▸ EXERCISE DESCRIPTION:
Give all of the listing again word for word, with images excluded.
^^^^^^^^
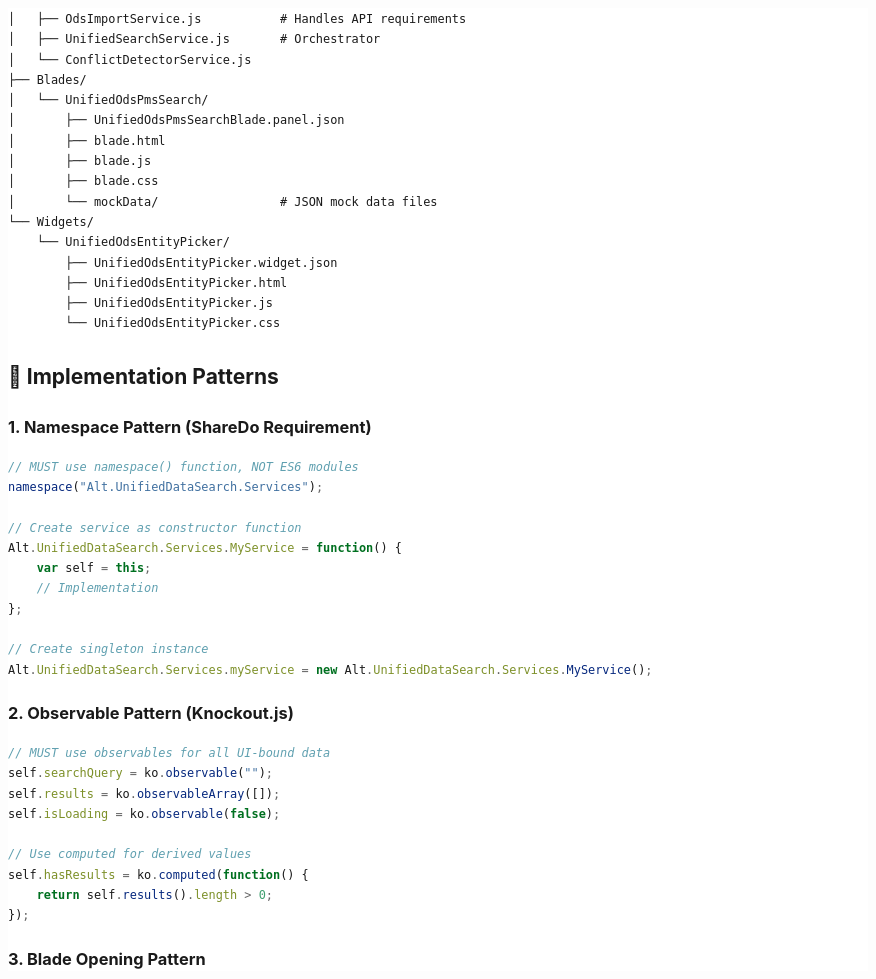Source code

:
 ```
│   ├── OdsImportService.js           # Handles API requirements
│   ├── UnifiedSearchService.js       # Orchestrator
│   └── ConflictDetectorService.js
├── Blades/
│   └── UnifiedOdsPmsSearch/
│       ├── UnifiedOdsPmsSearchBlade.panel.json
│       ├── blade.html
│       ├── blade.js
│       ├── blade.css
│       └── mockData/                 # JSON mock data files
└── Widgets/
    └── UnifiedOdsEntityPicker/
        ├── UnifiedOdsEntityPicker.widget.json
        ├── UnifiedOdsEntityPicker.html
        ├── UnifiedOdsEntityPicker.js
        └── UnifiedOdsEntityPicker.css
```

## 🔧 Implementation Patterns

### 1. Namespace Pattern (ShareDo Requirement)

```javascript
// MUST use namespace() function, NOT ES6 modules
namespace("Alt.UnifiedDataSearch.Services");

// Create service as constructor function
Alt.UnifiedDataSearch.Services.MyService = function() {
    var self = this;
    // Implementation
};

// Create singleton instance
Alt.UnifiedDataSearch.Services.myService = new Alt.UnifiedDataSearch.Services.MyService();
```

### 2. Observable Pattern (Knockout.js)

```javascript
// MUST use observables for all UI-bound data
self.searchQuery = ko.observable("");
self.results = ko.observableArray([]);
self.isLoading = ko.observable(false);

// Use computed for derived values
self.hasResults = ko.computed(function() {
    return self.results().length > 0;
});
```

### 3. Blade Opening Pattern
^^^^^^^^
▸ THE ANSWER:
Source code

:
 ```
│   ├── OdsImportService.js           # Handles API requirements
│   ├── UnifiedSearchService.js       # Orchestrator
│   └── ConflictDetectorService.js
├── Blades/
│   └── UnifiedOdsPmsSearch/
│       ├── UnifiedOdsPmsSearchBlade.panel.json
│       ├── blade.html
│       ├── blade.js
│       ├── blade.css
│       └── mockData/                 # JSON mock data files
└── Widgets/
    └── UnifiedOdsEntityPicker/
        ├── UnifiedOdsEntityPicker.widget.json
        ├── UnifiedOdsEntityPicker.html
        ├── UnifiedOdsEntityPicker.js
        └── UnifiedOdsEntityPicker.css
```

## 🔧 Implementation Patterns

### 1. Namespace Pattern (ShareDo Requirement)

```javascript
// MUST use namespace() function, NOT ES6 modules
namespace("Alt.UnifiedDataSearch.Services");

// Create service as constructor function
Alt.UnifiedDataSearch.Services.MyService = function() {
    var self = this;
    // Implementation
};

// Create singleton instance
Alt.UnifiedDataSearch.Services.myService = new Alt.UnifiedDataSearch.Services.MyService();
```

### 2. Observable Pattern (Knockout.js)

```javascript
// MUST use observables for all UI-bound data
self.searchQuery = ko.observable("");
self.results = ko.observableArray([]);
self.isLoading = ko.observable(false);

// Use computed for derived values
self.hasResults = ko.computed(function() {
    return self.results().length > 0;
});
```

### 3. Blade Opening Pattern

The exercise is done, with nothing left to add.